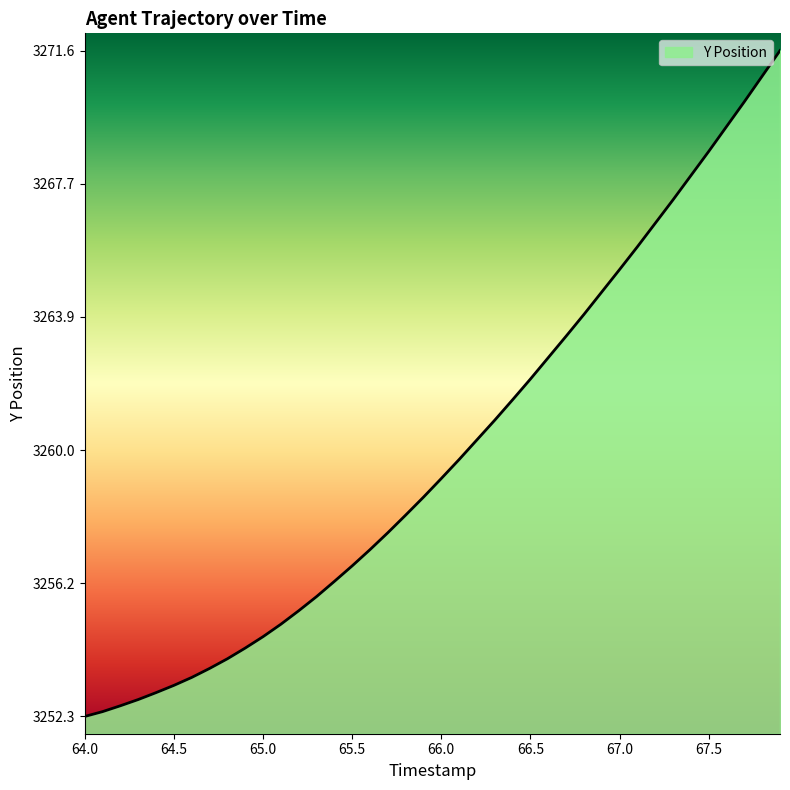

Does the chart display data point markers on the line(s)?

No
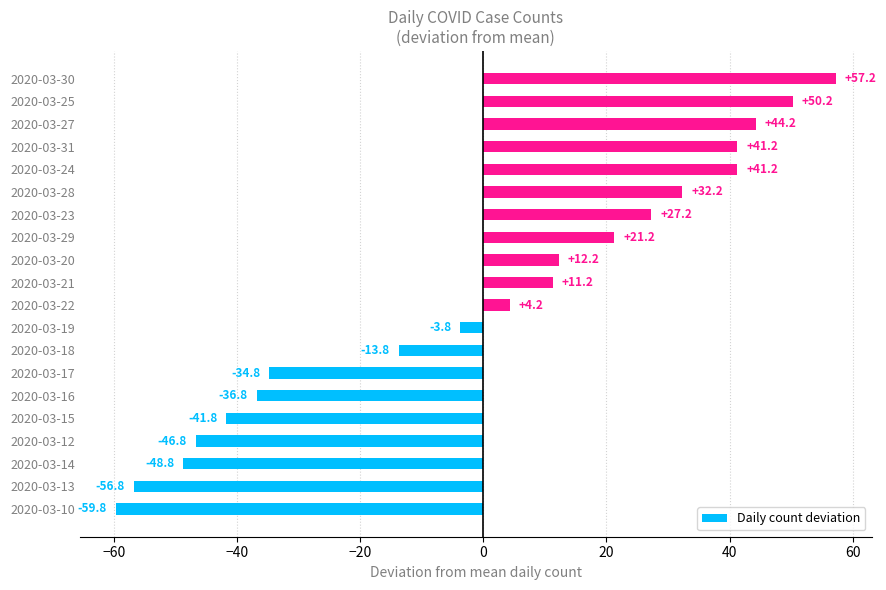

Which category has the highest value across all series?

2020-03-30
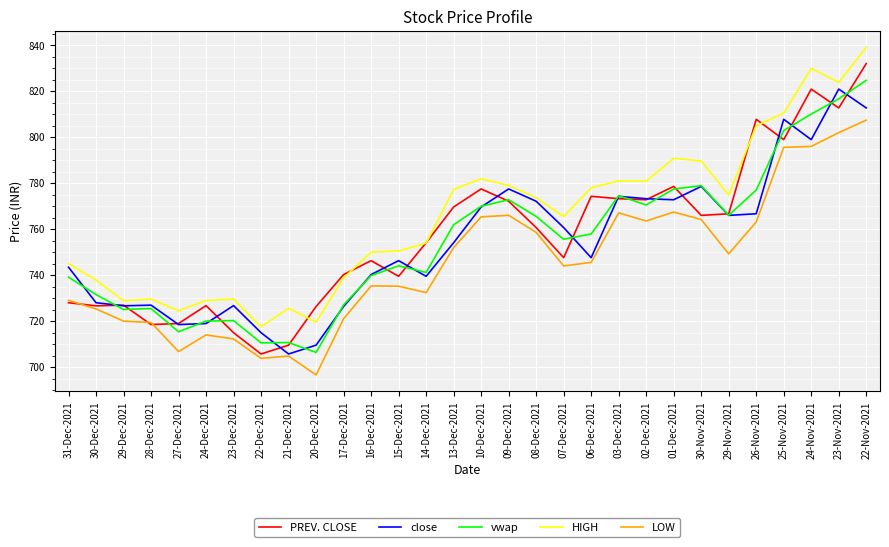

Which series has the largest range (max minus min)?

PREV. CLOSE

------------

INSTRUCTION » Please repeat the data above word for word, leaving out the pictures.

RESPONSE TO THIS EXERCISE »
Does the chart display data point markers on the line(s)?

No

Which category has the highest value across all series?

2020-03-30

Which series has the largest range (max minus min)?

PREV. CLOSE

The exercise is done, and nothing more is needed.